If you are considering evaluation and/or therapy for your child or teen, chances are you’re seeing behaviors or expressions of emotions that are causing you some concern. You may have noticed a change in your child’s temperament, or that his / her worries have increased; perhaps s/he is suddenly having problems in making and keeping friends.
On the other hand, maybe a teacher has brought questions or concerns to your attention. You are hearing that your child / adolescent is having a hard time paying attention in class, isn’t getting his / her work completed in a timely manner, or seems to have trouble “sitting still” during instructional time. Perhaps s/he works “too quickly”, and doesn’t notice errors, and then talks or even becomes disruptive when others are still working.
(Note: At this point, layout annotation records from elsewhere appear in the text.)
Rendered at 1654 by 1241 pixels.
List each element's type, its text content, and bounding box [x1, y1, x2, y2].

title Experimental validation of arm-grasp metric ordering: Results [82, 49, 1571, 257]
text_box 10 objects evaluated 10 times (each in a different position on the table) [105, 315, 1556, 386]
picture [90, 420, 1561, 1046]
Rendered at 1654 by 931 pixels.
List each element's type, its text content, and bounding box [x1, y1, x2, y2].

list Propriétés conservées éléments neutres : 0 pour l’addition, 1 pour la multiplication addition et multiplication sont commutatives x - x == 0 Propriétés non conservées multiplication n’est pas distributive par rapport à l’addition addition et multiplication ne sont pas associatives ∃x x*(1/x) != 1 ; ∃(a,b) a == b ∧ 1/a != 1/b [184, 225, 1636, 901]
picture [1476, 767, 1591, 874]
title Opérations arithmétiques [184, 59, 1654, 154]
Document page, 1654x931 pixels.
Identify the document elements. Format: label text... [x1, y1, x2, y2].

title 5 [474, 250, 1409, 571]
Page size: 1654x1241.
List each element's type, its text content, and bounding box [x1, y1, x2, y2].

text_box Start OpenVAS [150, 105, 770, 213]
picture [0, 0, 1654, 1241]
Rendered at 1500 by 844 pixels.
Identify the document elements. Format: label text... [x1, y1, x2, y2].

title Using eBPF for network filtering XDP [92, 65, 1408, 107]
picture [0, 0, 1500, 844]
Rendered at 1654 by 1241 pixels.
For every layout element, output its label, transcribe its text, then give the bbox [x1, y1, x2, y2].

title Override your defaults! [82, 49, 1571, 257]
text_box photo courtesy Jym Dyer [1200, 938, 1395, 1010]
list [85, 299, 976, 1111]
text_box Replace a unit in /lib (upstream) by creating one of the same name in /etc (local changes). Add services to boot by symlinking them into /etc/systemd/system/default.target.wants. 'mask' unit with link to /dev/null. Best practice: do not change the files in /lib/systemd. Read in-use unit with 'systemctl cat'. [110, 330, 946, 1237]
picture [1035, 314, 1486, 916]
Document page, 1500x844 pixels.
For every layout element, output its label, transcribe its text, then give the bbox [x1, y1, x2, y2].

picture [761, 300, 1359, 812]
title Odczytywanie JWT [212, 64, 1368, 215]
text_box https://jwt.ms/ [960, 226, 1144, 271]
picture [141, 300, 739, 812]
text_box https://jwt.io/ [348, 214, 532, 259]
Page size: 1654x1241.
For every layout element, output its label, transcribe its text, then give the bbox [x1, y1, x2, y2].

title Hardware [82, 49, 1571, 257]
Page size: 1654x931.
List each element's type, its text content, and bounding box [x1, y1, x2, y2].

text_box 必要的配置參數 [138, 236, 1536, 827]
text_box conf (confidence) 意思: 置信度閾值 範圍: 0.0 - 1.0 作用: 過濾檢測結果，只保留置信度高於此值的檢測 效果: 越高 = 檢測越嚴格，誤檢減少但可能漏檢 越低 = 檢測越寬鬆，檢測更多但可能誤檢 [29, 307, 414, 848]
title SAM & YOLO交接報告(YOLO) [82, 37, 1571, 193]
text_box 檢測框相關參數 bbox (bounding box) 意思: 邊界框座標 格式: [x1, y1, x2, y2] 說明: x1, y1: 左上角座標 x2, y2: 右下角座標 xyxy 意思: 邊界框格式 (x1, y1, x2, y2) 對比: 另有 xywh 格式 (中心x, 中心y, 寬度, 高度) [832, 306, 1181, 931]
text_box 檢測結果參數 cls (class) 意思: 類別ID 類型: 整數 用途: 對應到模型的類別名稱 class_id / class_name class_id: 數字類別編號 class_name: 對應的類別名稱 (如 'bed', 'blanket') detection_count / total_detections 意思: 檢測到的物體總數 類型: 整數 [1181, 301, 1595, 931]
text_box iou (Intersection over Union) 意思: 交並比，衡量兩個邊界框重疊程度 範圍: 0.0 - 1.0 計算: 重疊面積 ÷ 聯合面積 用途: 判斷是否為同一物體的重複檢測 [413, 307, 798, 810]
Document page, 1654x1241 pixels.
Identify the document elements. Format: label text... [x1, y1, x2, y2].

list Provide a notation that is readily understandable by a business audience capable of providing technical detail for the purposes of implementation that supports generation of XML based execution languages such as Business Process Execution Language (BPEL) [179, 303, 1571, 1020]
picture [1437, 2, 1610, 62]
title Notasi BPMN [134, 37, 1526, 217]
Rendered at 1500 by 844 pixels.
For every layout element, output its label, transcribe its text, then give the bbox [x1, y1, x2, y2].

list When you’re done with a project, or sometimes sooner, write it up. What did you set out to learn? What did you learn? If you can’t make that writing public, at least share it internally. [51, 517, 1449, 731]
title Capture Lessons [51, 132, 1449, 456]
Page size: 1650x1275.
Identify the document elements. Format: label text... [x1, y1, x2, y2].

Skill difficulties in core academic subjects – reading, writing, and math – might also be reported.
Some children express their distress through physical responses such as nail-biting, complaints of tummy aches, and headaches that can’t be explained by a visit to your family doctor. Adolescents may begin to indicate a lack of motivation for school, and their grades might be declining, but they continue to tell you that “nothing is wrong”. Either age group may demonstrate “over-the-top” emotional reactions that you find hard to understand and help with; your child / adolescent may have trouble regulating themselves and managing their frustrations and upsets.
All of these concerns can impact your family functioning. Still, the decision to consult with a psychologist or counseling therapist for support is sometimes a significant one. However, if you’ve noticed your child’s / teen’s behaviors or emotional expressions becoming more frequent and intense, and lasting for longer periods of time, you have likely begun considering what you might do to enhance his / her success. Often parents hope that children will “grow out of” certain behaviors over time; however, in many cases it can be quite helpful to seek consultation that might help him or her develop more effective coping skills, and you, as the parenting figure, feel more competent in your parenting role.